There is a detail from 1988 worth recalling, because it undercuts the claim that no path back to Rome ever existed. On 5 May that year, Lefebvre signed a protocol with the Holy See, negotiated with the future Benedict XVI, then Cardinal Ratzinger. Its terms:

  1. “Promise always to be faithful to the Catholic Church and the Roman Pontiff, its Supreme Pastor, Vicar of Christ, Successor of Blessed Peter in his primacy as head of the body of bishops.”
  2. “We declare our acceptance of the doctrine contained in §25 of the Dogmatic Constitution Lumen Gentium of Vatican Council II on the ecclesiastical Magisterium and the adherence which is due to it.”
  3. “Regarding certain points taught by Vatican Council II or concerning later reforms of the liturgy and law, and which do not appear to us easily reconcilable with Tradition, we pledge that we will have a positive attitude of study and communication with the Apostolic See, avoiding all polemics.”
  4. “We declare that we recognise the validity of the Sacrifice of the Mass and the Sacraments celebrated with the intention of doing what the Church does, and according to the rites indicated in the typical editions of the Roman Missal and the Rituals of the Sacraments promulgated by Popes Paul VI and John Paul II.”
  5. “Finally, we promise to respect the common discipline of the Church and the ecclesiastical laws, especially those contained in the Code of Canon Law promulgated by Pope John Paul II, without prejudice to the special discipline granted to the Society by particular law.”

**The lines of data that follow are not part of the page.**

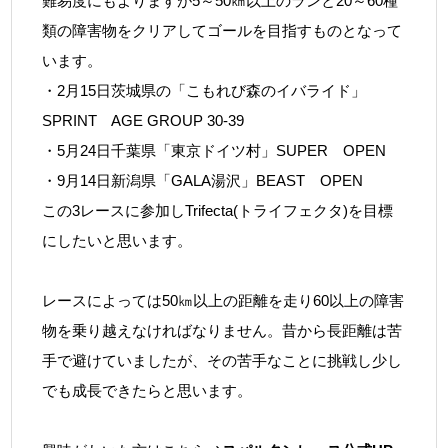
難易度にもよりますが5～50㎞以上のランと20～60種
類の障害物をクリアしてゴールを目指すものとなって
います。
・2月15日茨城県の「こもれび森のイバライド」
SPRINT AGE GROUP 30-39
・5月24日千葉県「東京ドイツ村」SUPER OPEN
・9月14日新潟県「GALA湯沢」BEAST OPEN
この3レースに参加しTrifecta(トライフェクタ)を目標
にしたいと思います。
レースによっては50㎞以上の距離を走り60以上の障害
物を乗り越えなければなりません。昔から長距離は苦
手で避けていましたが、その苦手なことに挑戦し少し
でも成長できたらと思います。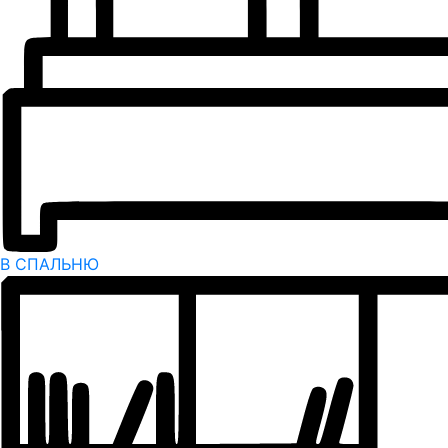
В СПАЛЬНЮ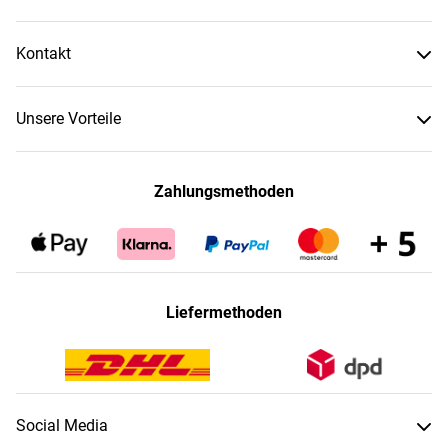
Kontakt
Unsere Vorteile
Zahlungsmethoden
Liefermethoden
Social Media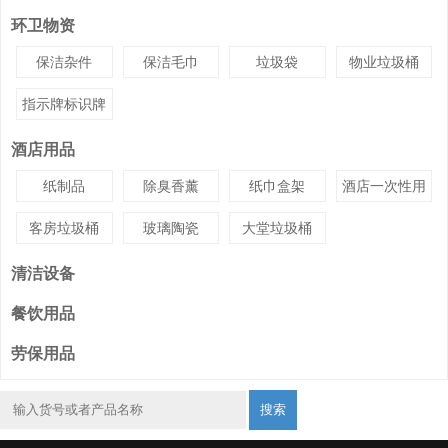
环卫物资
保洁杂件
保洁毛巾
垃圾袋
物业垃圾桶
指示牌标识牌
酒店用品
纸制品
除臭香薰
纸巾盒架
酒店一次性用
品
客房垃圾桶
玻璃陶瓷
大堂垃圾桶
清洁设备
餐饮用品
劳保用品
搜索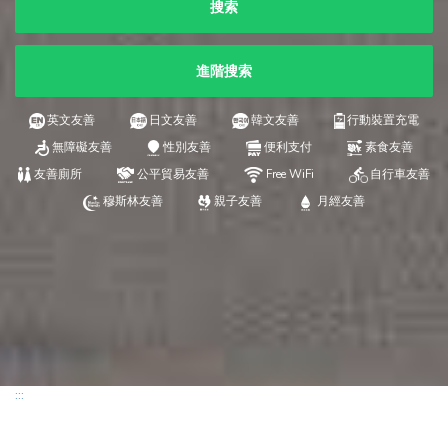
搜索
進階搜索
英文友善
日文友善
韓文友善
行動裝置充電
無障礙友善
性別友善
便利支付
素食友善
友善廁所
公平貿易友善
Free WiFi
自行車友善
穆斯林友善
親子友善
月經友善
:::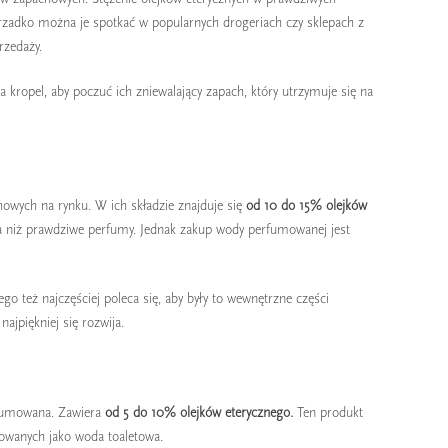
rzadko można je spotkać w popularnych drogeriach czy sklepach z
A TOALETOWA A
NAJPIĘKNIEJSZE ŚWIEŻE ZAP
rzedaży.
FUMOWANA – CZYM SIĘ
– RANKING PERFUM DAMSKI
NIĄ
Wiosna zbliża się wielkimi krokami.
a kropel, aby poczuć ich zniewalający zapach, który utrzymuje się na
ie czym różni się woda toaletowa od
idealny czas na to, aby zamienić ciężkie 
mowanej, może wydawać się banalne,
Czytaj dalej
y na pewno takim jest? W...
 dalej
owych na rynku. W ich składzie znajduje się
od 10 do 15% olejków
ała niż prawdziwe perfumy. Jednak zakup wody perfumowanej jest
o też najczęściej poleca się, aby były to wewnętrzne części
najpiękniej się rozwija.
rfumowana. Zawiera
od 5 do 10% olejków eterycznego.
Ten produkt
kowanych jako woda toaletowa.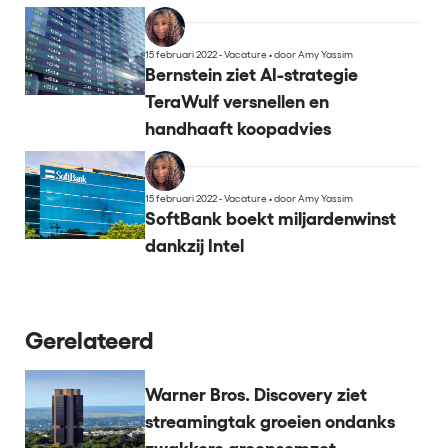
15 februari 2022 - Vacature
•
door Amy Yassim
Bernstein ziet AI-strategie
TeraWulf versnellen en
handhaaft koopadvies
15 februari 2022 - Vacature
•
door Amy Yassim
SoftBank boekt miljardenwinst
dankzij Intel
Gerelateerd
Warner Bros. Discovery ziet
streamingtak groeien ondanks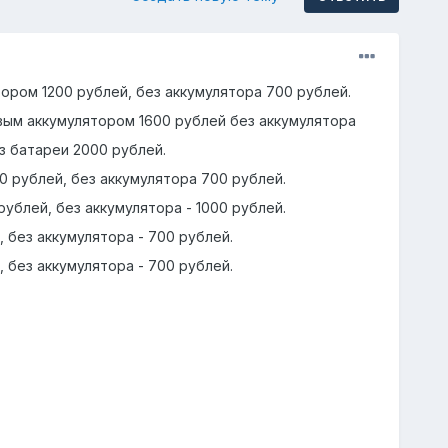
тором 1200 рублей, без аккумулятора 700 рублей.
овым аккумулятором 1600 рублей без аккумулятора
ез батареи 2000 рублей.
0 рублей, без аккумулятора 700 рублей.
 рублей, без аккумулятора - 1000 рублей.
, без аккумулятора - 700 рублей.
, без аккумулятора - 700 рублей.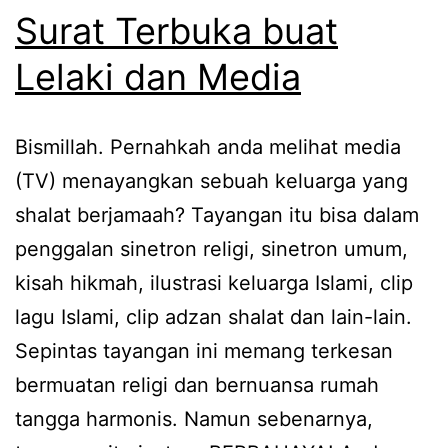
Surat Terbuka buat
Lelaki dan Media
Bismillah. Pernahkah anda melihat media
(TV) menayangkan sebuah keluarga yang
shalat berjamaah? Tayangan itu bisa dalam
penggalan sinetron religi, sinetron umum,
kisah hikmah, ilustrasi keluarga Islami, clip
lagu Islami, clip adzan shalat dan lain-lain.
Sepintas tayangan ini memang terkesan
bermuatan religi dan bernuansa rumah
tangga harmonis. Namun sebenarnya,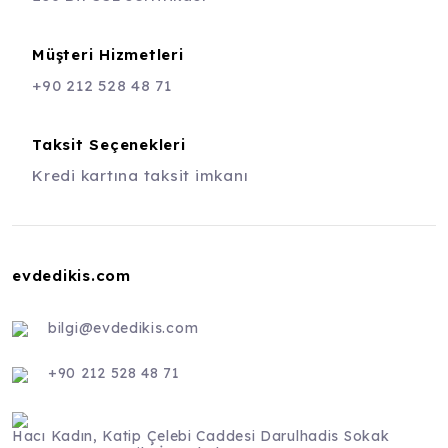
Müşteri Hizmetleri
+90 212 528 48 71
Taksit Seçenekleri
Kredi kartına taksit imkanı
evdedikis.com
bilgi@evdedikis.com
+90 212 528 48 71
Hacı Kadın, Katip Çelebi Caddesi Darulhadis Sokak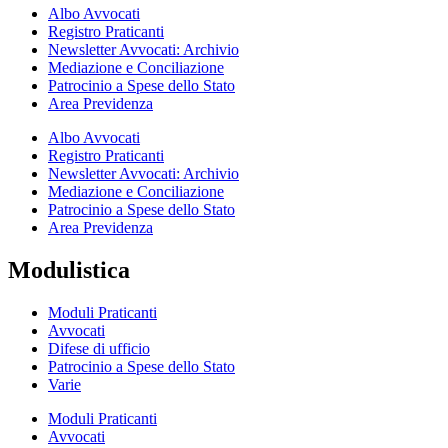
Albo Avvocati
Registro Praticanti
Newsletter Avvocati: Archivio
Mediazione e Conciliazione
Patrocinio a Spese dello Stato
Area Previdenza
Albo Avvocati
Registro Praticanti
Newsletter Avvocati: Archivio
Mediazione e Conciliazione
Patrocinio a Spese dello Stato
Area Previdenza
Modulistica
Moduli Praticanti
Avvocati
Difese di ufficio
Patrocinio a Spese dello Stato
Varie
Moduli Praticanti
Avvocati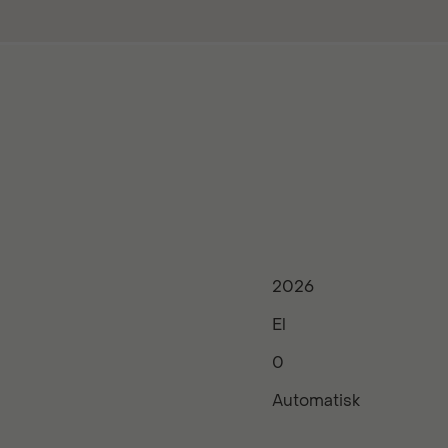
2026
El
0
Automatisk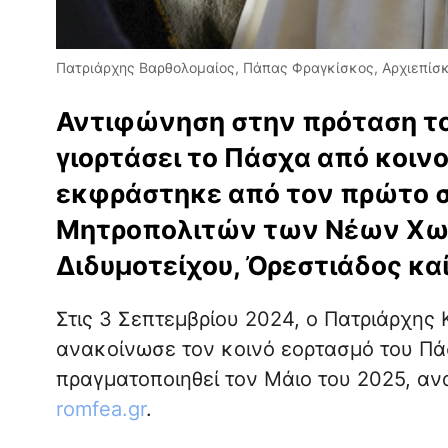
Πατριάρχης Βαρθολομαίος, Πάπας Φραγκίσκος, Αρχιεπίσκο
Αντιφώνηση στην πρόταση το
γιορτάσει το Πάσχα από κοιν
εκφράστηκε από τον πρώτο 
Μητροπολιτών των Νέων Χωρ
Διδυμοτείχου, Ὀρεστιάδος κα
Στις 3 Σεπτεμβρίου 2024, ο Πατριάρχη
ανακοίνωσε τον κοινό εορτασμό του Πάσ
πραγματοποιηθεί τον Μάιο του 2025, αν
romfea.gr
.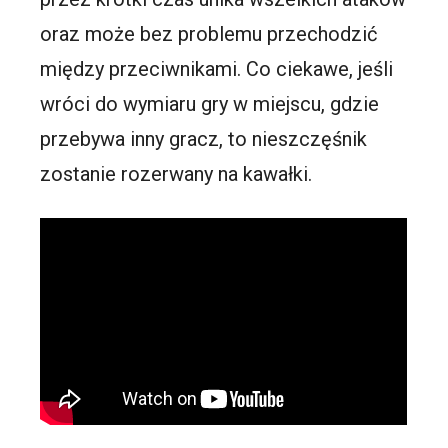
oraz może bez problemu przechodzić
między przeciwnikami. Co ciekawe, jeśli
wróci do wymiaru gry w miejscu, gdzie
przebywa inny gracz, to nieszczęśnik
zostanie rozerwany na kawałki.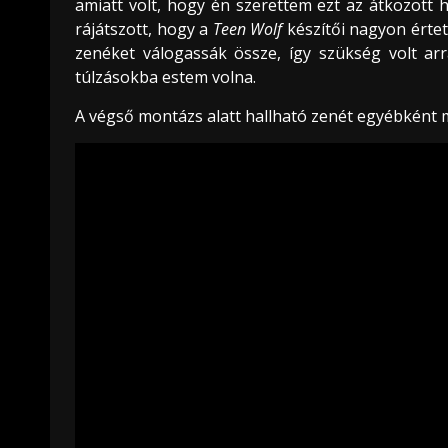
amiatt volt, hogy én szerettem ezt az átkozott 
rájátszott, hogy a
Teen Wolf
készítői nagyon érte
zenéket válogassák össze, így szükség volt ar
túlzásokba estem volna.
A végső montázs alatt hallható zenét egyébként 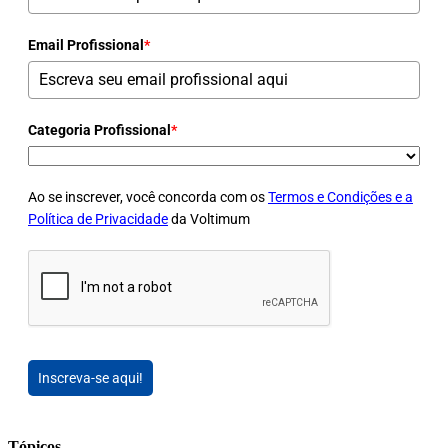
Email Profissional
*
Categoria Profissional
*
Ao se inscrever, você concorda com os
Termos e Condições e a
Política de Privacidade
da Voltimum
Inscreva-se aqui!
Tópicos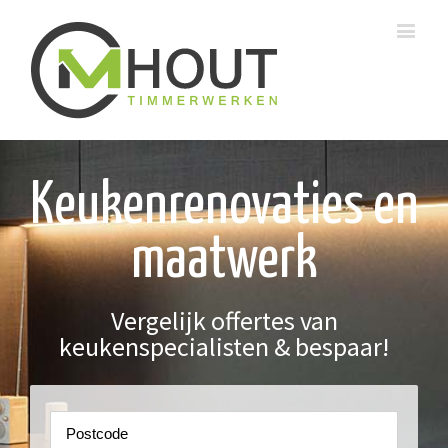
Keukenrenovaties en
maatwerk
Vergelijk offertes van
keukenspecialisten & bespaar!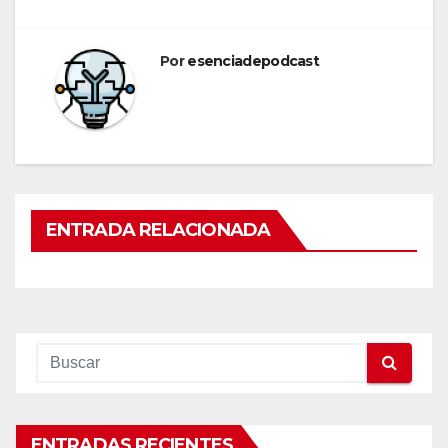
Por
esenciadepodcast
ENTRADA RELACIONADA
ENTRADAS RECIENTES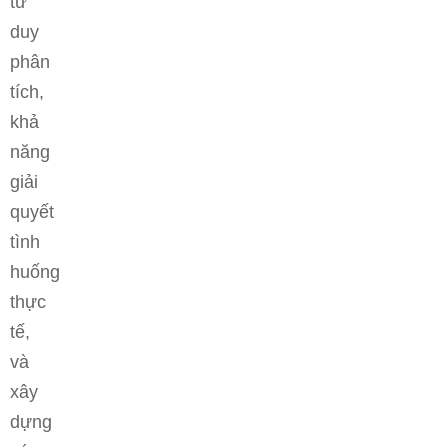
tư
duy
phân
tích,
khả
năng
giải
quyết
tình
huống
thực
tế,
và
xây
dựng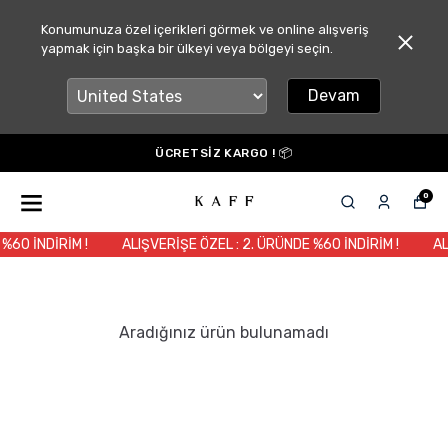
Konumunuza özel içerikleri görmek ve online alışveriş
yapmak için başka bir ülkeyi veya bölgeyi seçin.
Devam
ÜCRETSİZ KARGO ! 📦
0
%60 İNDİRİM !
ALIŞVERİŞE ÖZEL : 2. ÜRÜNDE %60 İNDİRİM !
AL
Aradığınız ürün bulunamadı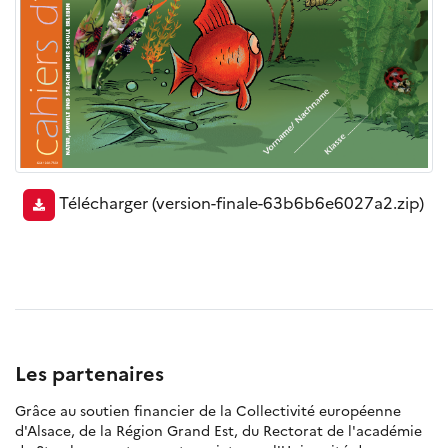
Télécharger
(version-finale-63b6b6e6027a2.zip)
Les partenaires
Grâce au soutien financier de la Collectivité européenne
d'Alsace, de la Région Grand Est, du Rectorat de l'académie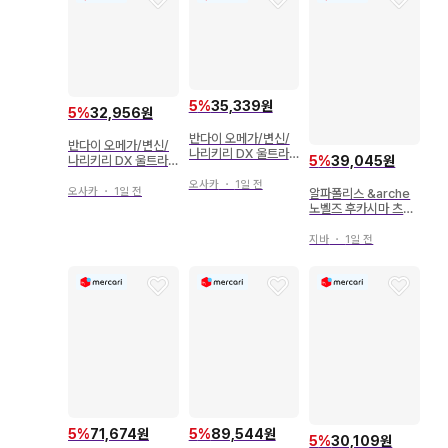
5
%
35,339원
5
%
32,956원
반다이 오메가/변신/
반다이 오메가/변신/
나리키리 DX 울트라
나리키리 DX 울트라
5
%
39,045원
메테오03 트라이가론
메테오02 최강의 슬러
아머 세트 01
오사카
・
1일 전
거 전사 세트 02
오사카
・
1일 전
알파폴리스 &arche
노벨즈 후카시마 츠즈
미 초심자 오메가는 집
착 알파의 팔 안에서
지바
・
1일 전
5
%
71,674원
5
%
89,544원
5
%
30,109원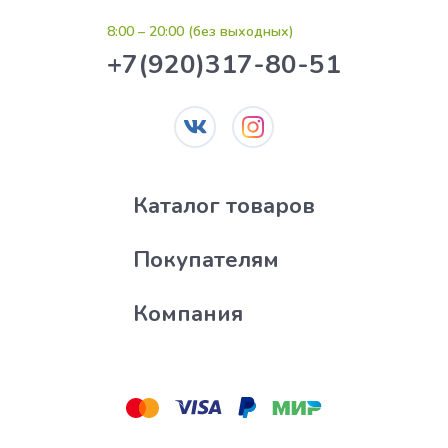
8:00 – 20:00 (без выходных)
+7(920)317-80-51
Каталог товаров
Покупателям
Компания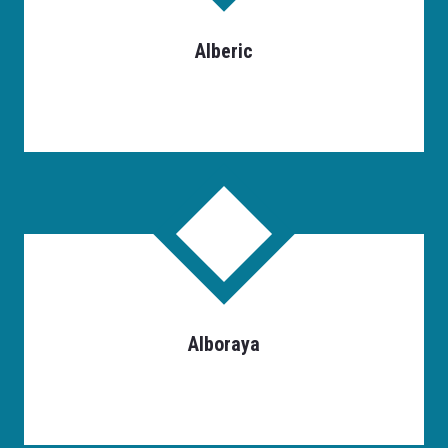
Alberic
Alboraya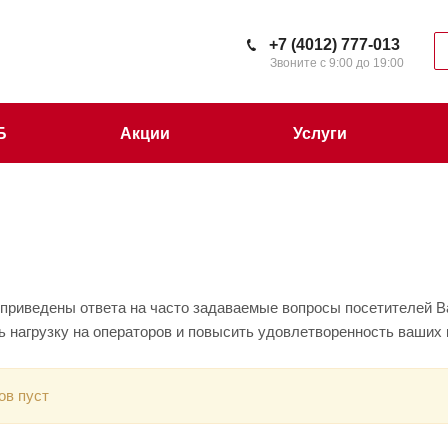
+7 (4012) 777-013
Звоните с 9:00 до 19:00
Б
Акции
Услуги
 приведены ответа на часто задаваемые вопросы посетителей В
ь нагрузку на операторов и повысить удовлетворенность ваших
ов пуст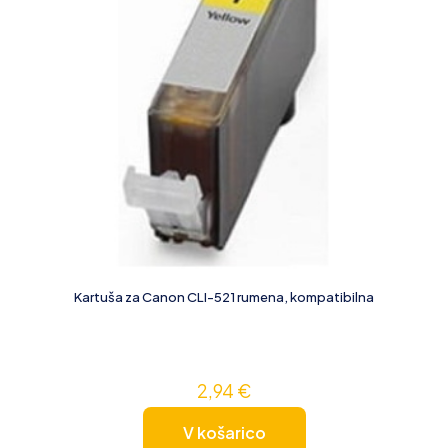
Kartuša za Canon CLI-521 rumena, kompatibilna
2,94
€
V košarico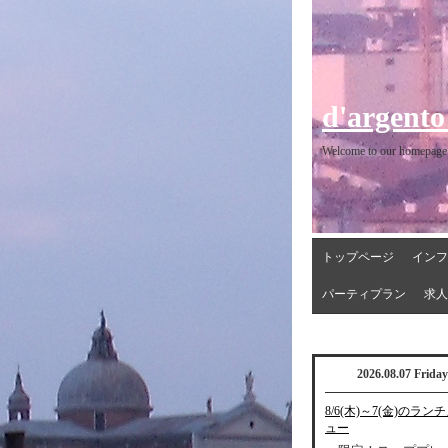
d'argento
Welcome to our homepage
トップページ
インフ
パーティプラン
求人
2026.08.07 Friday
8/6(木)～7(金)のラン
ュー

Lefebvre repudiated his own signature the next day and proceeded with the consecrations regardless. Twelve priests who held to what he had signed broke from the Society and founded the Priestly Fraternity of St Peter (FSSP) on the protocol’s terms, with the Vatican’s approval.

The FSSP today numbers nearly 370 priests in almost 150 dioceses across 35 countries, celebrating the same Latin Mass as the SSPX, in full communion with Rome, standing proof that reconciliation never required surrendering the old liturgy, and that the document Lefebvre signed and then abandoned was, in fact, a workable one. The problem is not that the SSPX are traditional. It is that they are schismatic.

The Fundamental Error

One of the main errors of the SSPX is its denial of the indefectibility of the Church.

Indefectibility is the doctrine that the Church, guided by the Holy Spirit, cannot fail in her mission or defect from the truth she has been given to guard. She may be wounded, poorly governed, or scandalised in her members, but she cannot teach error as binding doctrine, and she cannot cease to be the Church Christ founded. This is not a council’s opinion but a defined dogma, running from the Fathers through Trent to Vatican I.

The SSPX does not formally deny this. But its entire practical position depends on the premise that the Church’s ordinary teaching authority — as exercised through Vatican II and its aftermath — went so badly wrong that a society of privately consecrated bishops must preserve the faith against it.

That is precisely what indefectibility rules out. You cannot hold both that the Church is indefectible and that she has taught error serious enough to justify operating outside her visible communion. One of those positions has to give. The SSPX chose which one.

The Church, as she has done since 1988, leaves the door open for those who wish to choose differently.